Nothing but an exact copy of the data should be output.

---+---

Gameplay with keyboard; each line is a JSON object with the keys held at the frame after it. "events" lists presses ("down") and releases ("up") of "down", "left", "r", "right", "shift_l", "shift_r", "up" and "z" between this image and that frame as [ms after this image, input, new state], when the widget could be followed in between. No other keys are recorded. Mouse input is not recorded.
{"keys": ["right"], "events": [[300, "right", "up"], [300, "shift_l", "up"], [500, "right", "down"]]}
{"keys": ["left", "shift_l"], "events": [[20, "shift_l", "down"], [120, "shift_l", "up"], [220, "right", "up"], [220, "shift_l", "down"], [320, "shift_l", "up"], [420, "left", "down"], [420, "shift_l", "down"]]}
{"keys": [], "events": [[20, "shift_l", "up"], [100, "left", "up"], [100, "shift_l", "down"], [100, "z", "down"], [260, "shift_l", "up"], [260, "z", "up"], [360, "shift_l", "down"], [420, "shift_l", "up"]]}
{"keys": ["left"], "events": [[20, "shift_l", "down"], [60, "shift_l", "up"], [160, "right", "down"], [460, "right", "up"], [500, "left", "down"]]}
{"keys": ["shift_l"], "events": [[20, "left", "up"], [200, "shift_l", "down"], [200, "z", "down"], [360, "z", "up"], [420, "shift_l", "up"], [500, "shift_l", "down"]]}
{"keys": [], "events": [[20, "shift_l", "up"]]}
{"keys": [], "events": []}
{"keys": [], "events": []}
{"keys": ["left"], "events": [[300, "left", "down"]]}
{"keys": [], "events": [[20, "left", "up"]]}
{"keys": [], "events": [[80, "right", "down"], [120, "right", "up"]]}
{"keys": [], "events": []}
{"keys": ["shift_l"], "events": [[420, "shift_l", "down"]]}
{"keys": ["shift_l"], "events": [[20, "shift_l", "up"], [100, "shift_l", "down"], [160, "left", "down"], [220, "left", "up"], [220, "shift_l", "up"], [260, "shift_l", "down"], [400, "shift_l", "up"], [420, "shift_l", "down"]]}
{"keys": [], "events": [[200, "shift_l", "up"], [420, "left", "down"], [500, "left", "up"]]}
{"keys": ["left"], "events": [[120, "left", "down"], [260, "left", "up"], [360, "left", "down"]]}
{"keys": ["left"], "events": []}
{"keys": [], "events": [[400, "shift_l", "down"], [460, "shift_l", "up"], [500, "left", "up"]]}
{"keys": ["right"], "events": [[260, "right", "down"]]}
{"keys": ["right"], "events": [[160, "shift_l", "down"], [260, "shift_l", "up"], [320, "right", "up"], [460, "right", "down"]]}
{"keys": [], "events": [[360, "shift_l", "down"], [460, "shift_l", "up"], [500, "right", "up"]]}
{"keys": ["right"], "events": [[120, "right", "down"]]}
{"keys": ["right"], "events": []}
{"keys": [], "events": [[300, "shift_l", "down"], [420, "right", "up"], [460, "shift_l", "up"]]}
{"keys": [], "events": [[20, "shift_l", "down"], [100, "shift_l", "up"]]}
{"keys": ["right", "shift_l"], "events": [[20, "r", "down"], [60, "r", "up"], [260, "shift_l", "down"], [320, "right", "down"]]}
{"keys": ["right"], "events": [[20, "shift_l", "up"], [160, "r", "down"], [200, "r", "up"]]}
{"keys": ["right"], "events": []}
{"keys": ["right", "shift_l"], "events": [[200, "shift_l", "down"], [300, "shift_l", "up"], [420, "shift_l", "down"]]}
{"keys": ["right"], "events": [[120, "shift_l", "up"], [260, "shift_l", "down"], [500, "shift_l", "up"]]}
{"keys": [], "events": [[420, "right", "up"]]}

---+---

Solution below:
Gameplay with keyboard; each line is a JSON object with the keys held at the frame after it. "events" lists presses ("down") and releases ("up") of "down", "left", "r", "right", "shift_l", "shift_r", "up" and "z" between this image and that frame as [ms after this image, input, new state], when the widget could be followed in between. No other keys are recorded. Mouse input is not recorded.
{"keys": ["right"], "events": [[300, "right", "up"], [300, "shift_l", "up"], [500, "right", "down"]]}
{"keys": ["left", "shift_l"], "events": [[20, "shift_l", "down"], [120, "shift_l", "up"], [220, "right", "up"], [220, "shift_l", "down"], [320, "shift_l", "up"], [420, "left", "down"], [420, "shift_l", "down"]]}
{"keys": [], "events": [[20, "shift_l", "up"], [100, "left", "up"], [100, "shift_l", "down"], [100, "z", "down"], [260, "shift_l", "up"], [260, "z", "up"], [360, "shift_l", "down"], [420, "shift_l", "up"]]}
{"keys": ["left"], "events": [[20, "shift_l", "down"], [60, "shift_l", "up"], [160, "right", "down"], [460, "right", "up"], [500, "left", "down"]]}
{"keys": ["shift_l"], "events": [[20, "left", "up"], [200, "shift_l", "down"], [200, "z", "down"], [360, "z", "up"], [420, "shift_l", "up"], [500, "shift_l", "down"]]}
{"keys": [], "events": [[20, "shift_l", "up"]]}
{"keys": [], "events": []}
{"keys": [], "events": []}
{"keys": ["left"], "events": [[300, "left", "down"]]}
{"keys": [], "events": [[20, "left", "up"]]}
{"keys": [], "events": [[80, "right", "down"], [120, "right", "up"]]}
{"keys": [], "events": []}
{"keys": ["shift_l"], "events": [[420, "shift_l", "down"]]}
{"keys": ["shift_l"], "events": [[20, "shift_l", "up"], [100, "shift_l", "down"], [160, "left", "down"], [220, "left", "up"], [220, "shift_l", "up"], [260, "shift_l", "down"], [400, "shift_l", "up"], [420, "shift_l", "down"]]}
{"keys": [], "events": [[200, "shift_l", "up"], [420, "left", "down"], [500, "left", "up"]]}
{"keys": ["left"], "events": [[120, "left", "down"], [260, "left", "up"], [360, "left", "down"]]}
{"keys": ["left"], "events": []}
{"keys": [], "events": [[400, "shift_l", "down"], [460, "shift_l", "up"], [500, "left", "up"]]}
{"keys": ["right"], "events": [[260, "right", "down"]]}
{"keys": ["right"], "events": [[160, "shift_l", "down"], [260, "shift_l", "up"], [320, "right", "up"], [460, "right", "down"]]}
{"keys": [], "events": [[360, "shift_l", "down"], [460, "shift_l", "up"], [500, "right", "up"]]}
{"keys": ["right"], "events": [[120, "right", "down"]]}
{"keys": ["right"], "events": []}
{"keys": [], "events": [[300, "shift_l", "down"], [420, "right", "up"], [460, "shift_l", "up"]]}
{"keys": [], "events": [[20, "shift_l", "down"], [100, "shift_l", "up"]]}
{"keys": ["right", "shift_l"], "events": [[20, "r", "down"], [60, "r", "up"], [260, "shift_l", "down"], [320, "right", "down"]]}
{"keys": ["right"], "events": [[20, "shift_l", "up"], [160, "r", "down"], [200, "r", "up"]]}
{"keys": ["right"], "events": []}
{"keys": ["right", "shift_l"], "events": [[200, "shift_l", "down"], [300, "shift_l", "up"], [420, "shift_l", "down"]]}
{"keys": ["right"], "events": [[120, "shift_l", "up"], [260, "shift_l", "down"], [500, "shift_l", "up"]]}
{"keys": [], "events": [[420, "right", "up"]]}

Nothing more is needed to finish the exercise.